==== The data ====

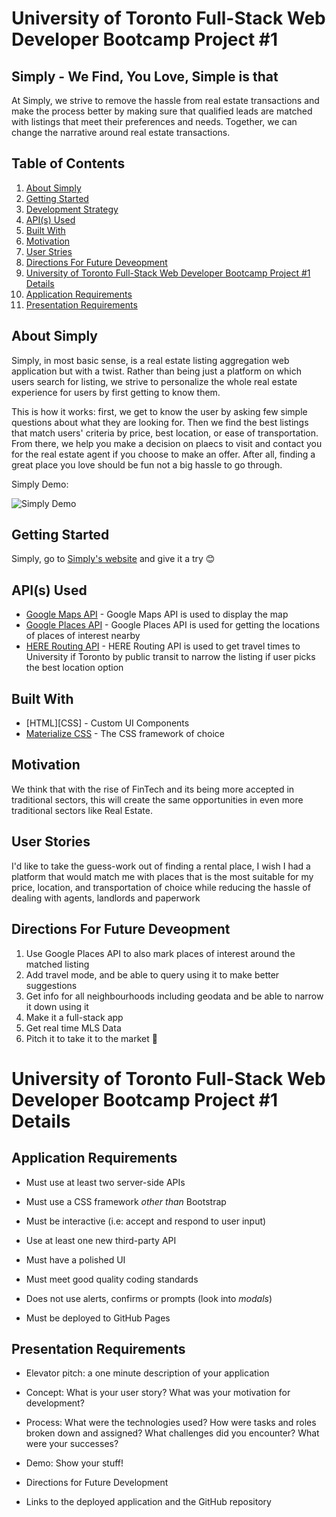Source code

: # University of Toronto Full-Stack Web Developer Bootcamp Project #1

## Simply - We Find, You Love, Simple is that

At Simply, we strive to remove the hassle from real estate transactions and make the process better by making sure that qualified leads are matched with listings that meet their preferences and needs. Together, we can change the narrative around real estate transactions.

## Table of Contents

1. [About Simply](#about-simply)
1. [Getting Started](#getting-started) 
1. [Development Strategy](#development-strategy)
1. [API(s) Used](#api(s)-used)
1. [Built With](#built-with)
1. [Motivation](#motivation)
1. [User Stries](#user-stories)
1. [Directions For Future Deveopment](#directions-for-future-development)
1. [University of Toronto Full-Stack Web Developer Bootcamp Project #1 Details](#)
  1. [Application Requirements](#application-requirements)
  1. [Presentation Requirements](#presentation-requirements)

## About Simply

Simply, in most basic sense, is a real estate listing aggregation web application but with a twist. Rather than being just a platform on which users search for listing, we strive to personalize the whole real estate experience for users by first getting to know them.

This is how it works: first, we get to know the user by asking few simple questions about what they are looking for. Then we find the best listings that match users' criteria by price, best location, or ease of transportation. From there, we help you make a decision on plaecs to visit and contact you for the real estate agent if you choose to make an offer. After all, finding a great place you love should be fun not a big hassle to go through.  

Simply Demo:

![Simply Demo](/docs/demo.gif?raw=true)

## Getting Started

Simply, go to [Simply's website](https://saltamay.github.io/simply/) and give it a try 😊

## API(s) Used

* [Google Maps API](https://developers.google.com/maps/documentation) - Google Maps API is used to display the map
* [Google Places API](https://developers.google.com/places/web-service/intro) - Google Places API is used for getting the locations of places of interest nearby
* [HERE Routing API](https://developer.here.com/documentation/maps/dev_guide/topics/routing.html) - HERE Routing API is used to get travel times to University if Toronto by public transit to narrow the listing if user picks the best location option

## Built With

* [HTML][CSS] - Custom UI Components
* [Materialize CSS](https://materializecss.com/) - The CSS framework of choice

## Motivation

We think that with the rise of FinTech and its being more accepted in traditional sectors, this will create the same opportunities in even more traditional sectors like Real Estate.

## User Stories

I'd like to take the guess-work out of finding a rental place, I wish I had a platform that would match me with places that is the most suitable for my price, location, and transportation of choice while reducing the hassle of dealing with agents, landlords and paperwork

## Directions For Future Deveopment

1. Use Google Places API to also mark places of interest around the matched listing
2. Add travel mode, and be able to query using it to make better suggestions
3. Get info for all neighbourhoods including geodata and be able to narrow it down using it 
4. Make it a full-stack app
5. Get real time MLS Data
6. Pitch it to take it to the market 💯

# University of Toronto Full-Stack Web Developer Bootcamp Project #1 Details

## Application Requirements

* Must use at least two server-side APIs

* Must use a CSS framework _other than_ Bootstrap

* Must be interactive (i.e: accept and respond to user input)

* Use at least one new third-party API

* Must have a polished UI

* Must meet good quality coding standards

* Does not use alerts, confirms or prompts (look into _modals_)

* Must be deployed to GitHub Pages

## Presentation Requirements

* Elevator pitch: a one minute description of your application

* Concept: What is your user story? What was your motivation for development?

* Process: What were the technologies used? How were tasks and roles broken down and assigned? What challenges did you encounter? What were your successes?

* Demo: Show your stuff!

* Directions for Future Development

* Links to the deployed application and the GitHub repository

====

- [Task prompt]: Give the lines of the records above as a JSON list of strings, one per line, leaving out blank lines and the pictures.

- [Final answer]:
[
  "Source code",
  ": # University of Toronto Full-Stack Web Developer Bootcamp Project #1",
  "## Simply - We Find, You Love, Simple is that",
  "At Simply, we strive to remove the hassle from real estate transactions and make the process better by making sure that qualified leads are matched with listings that meet their preferences and needs. Together, we can change the narrative around real estate transactions.",
  "## Table of Contents",
  "1. [About Simply](#about-simply)",
  "1. [Getting Started](#getting-started) ",
  "1. [Development Strategy](#development-strategy)",
  "1. [API(s) Used](#api(s)-used)",
  "1. [Built With](#built-with)",
  "1. [Motivation](#motivation)",
  "1. [User Stries](#user-stories)",
  "1. [Directions For Future Deveopment](#directions-for-future-development)",
  "1. [University of Toronto Full-Stack Web Developer Bootcamp Project #1 Details](#)",
  "  1. [Application Requirements](#application-requirements)",
  "  1. [Presentation Requirements](#presentation-requirements)",
  "## About Simply",
  "Simply, in most basic sense, is a real estate listing aggregation web application but with a twist. Rather than being just a platform on which users search for listing, we strive to personalize the whole real estate experience for users by first getting to know them.",
  "This is how it works: first, we get to know the user by asking few simple questions about what they are looking for. Then we find the best listings that match users' criteria by price, best location, or ease of transportation. From there, we help you make a decision on plaecs to visit and contact you for the real estate agent if you choose to make an offer. After all, finding a great place you love should be fun not a big hassle to go through.  ",
  "Simply Demo:",
  "![Simply Demo](/docs/demo.gif?raw=true)",
  "## Getting Started",
  "Simply, go to [Simply's website](https://saltamay.github.io/simply/) and give it a try 😊",
  "## API(s) Used",
  "* [Google Maps API](https://developers.google.com/maps/documentation) - Google Maps API is used to display the map",
  "* [Google Places API](https://developers.google.com/places/web-service/intro) - Google Places API is used for getting the locations of places of interest nearby",
  "* [HERE Routing API](https://developer.here.com/documentation/maps/dev_guide/topics/routing.html) - HERE Routing API is used to get travel times to University if Toronto by public transit to narrow the listing if user picks the best location option",
  "## Built With",
  "* [HTML][CSS] - Custom UI Components",
  "* [Materialize CSS](https://materializecss.com/) - The CSS framework of choice",
  "## Motivation",
  "We think that with the rise of FinTech and its being more accepted in traditional sectors, this will create the same opportunities in even more traditional sectors like Real Estate.",
  "## User Stories",
  "I'd like to take the guess-work out of finding a rental place, I wish I had a platform that would match me with places that is the most suitable for my price, location, and transportation of choice while reducing the hassle of dealing with agents, landlords and paperwork",
  "## Directions For Future Deveopment",
  "1. Use Google Places API to also mark places of interest around the matched listing",
  "2. Add travel mode, and be able to query using it to make better suggestions",
  "3. Get info for all neighbourhoods including geodata and be able to narrow it down using it ",
  "4. Make it a full-stack app",
  "5. Get real time MLS Data",
  "6. Pitch it to take it to the market 💯",
  "# University of Toronto Full-Stack Web Developer Bootcamp Project #1 Details",
  "## Application Requirements",
  "* Must use at least two server-side APIs",
  "* Must use a CSS framework _other than_ Bootstrap",
  "* Must be interactive (i.e: accept and respond to user input)",
  "* Use at least one new third-party API",
  "* Must have a polished UI",
  "* Must meet good quality coding standards",
  "* Does not use alerts, confirms or prompts (look into _modals_)",
  "* Must be deployed to GitHub Pages",
  "## Presentation Requirements",
  "* Elevator pitch: a one minute description of your application",
  "* Concept: What is your user story? What was your motivation for development?",
  "* Process: What were the technologies used? How were tasks and roles broken down and assigned? What challenges did you encounter? What were your successes?",
  "* Demo: Show your stuff!",
  "* Directions for Future Development",
  "* Links to the deployed application and the GitHub repository"
]